The conflicts have also had a huge adverse effect on the Nigerian economy with the pastoral conflict having the greatest real effects. A 2016 report estimated as much as $14 billion is lost annually to clashes between farmers and herdsmen in Nigeria’s Middle Belt which is the country’s most agriculturally productive region.

“From a perception point of view, the Boko Haram crisis has an outsize effect as it places Nigeria squarely in the ambit of the Islamist uprising in the Sahel,” says Cheta Nwanze, an analyst at SBM Intelligence. “Some of these conflicts will lessen, but it is likely the Boko Haram conflict will intensify as the terrorists might seek to make use of the distraction provided by the elections to mount a major offensive,” he adds.

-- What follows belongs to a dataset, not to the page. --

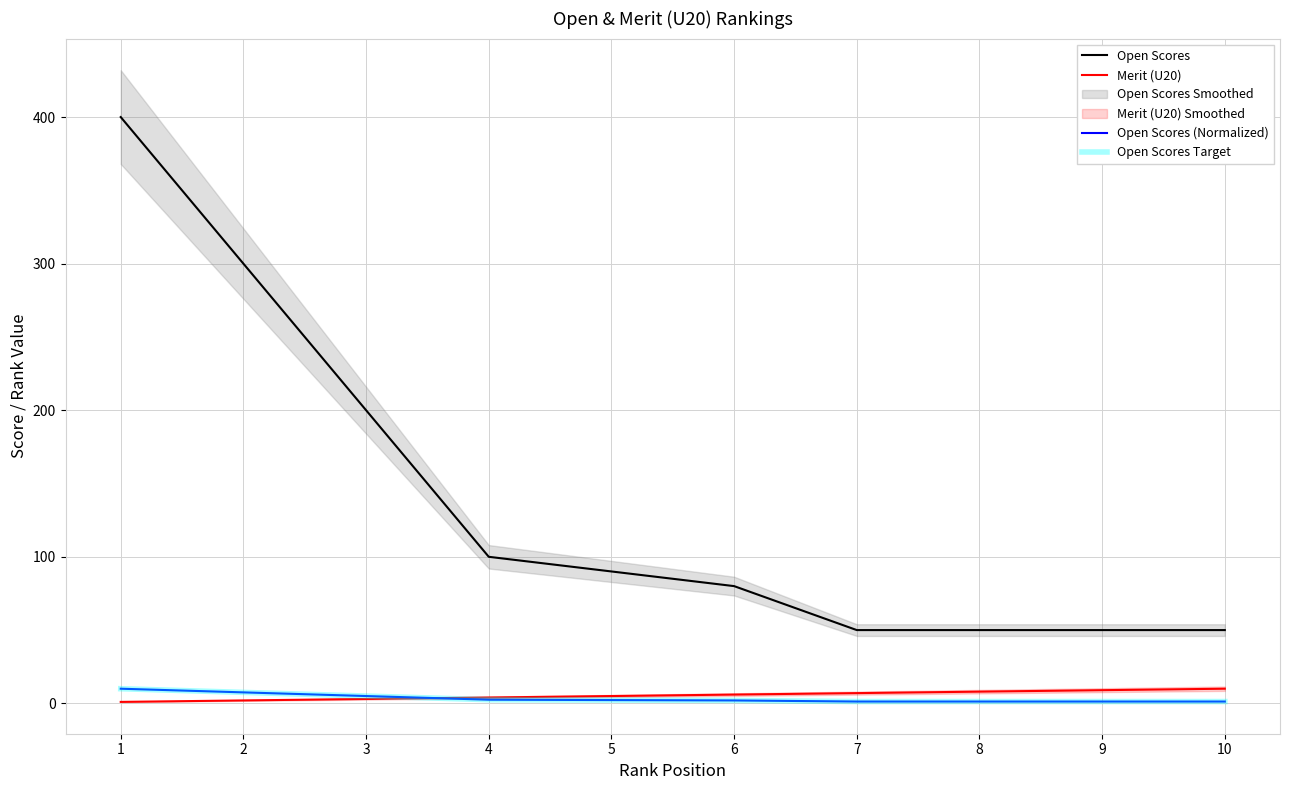

What is the approximate value of Open Scores Target at 5?

2.2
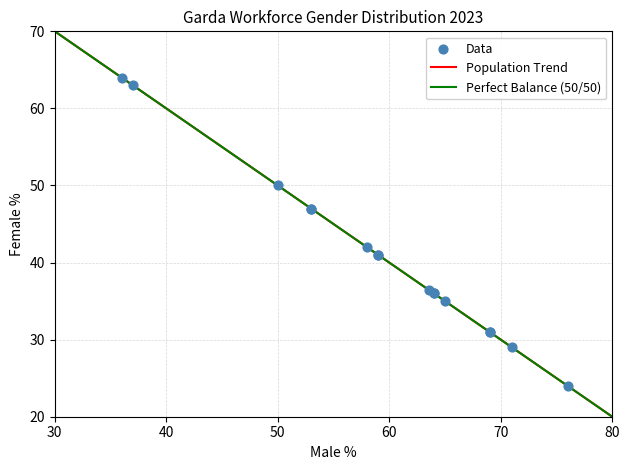

What Y value in the scatter plot is closest to 44?

42.0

As the 2019 elections approach, the impact of these conflicts (and political indifference to the two main candidates) shouldn’t be underestimated. There’s a long-held belief elections in Nigeria come with the threat of violence which causes some voters to stay at home for safety. But with the ongoing violence some analysts expect lower voter turnout than in previous elections. INEC, the national electoral body, is already reporting millions of uncollected voter cards.

The government will likely deploy a large proportion of the police force for the elections, specifically at polling centers and to ensure there is no tampering with election materials and results.

The approach to dealing with these conflicts seems to be unchanged: deploying the military to flash-points, which continually stretching them beyond their capacity. Nwanze suggests this approach is counter-productive. “Our security agents have a habit of alienating the very population they are meant to serve, and as a result, providing recruits for all sorts of groups. That has to change.”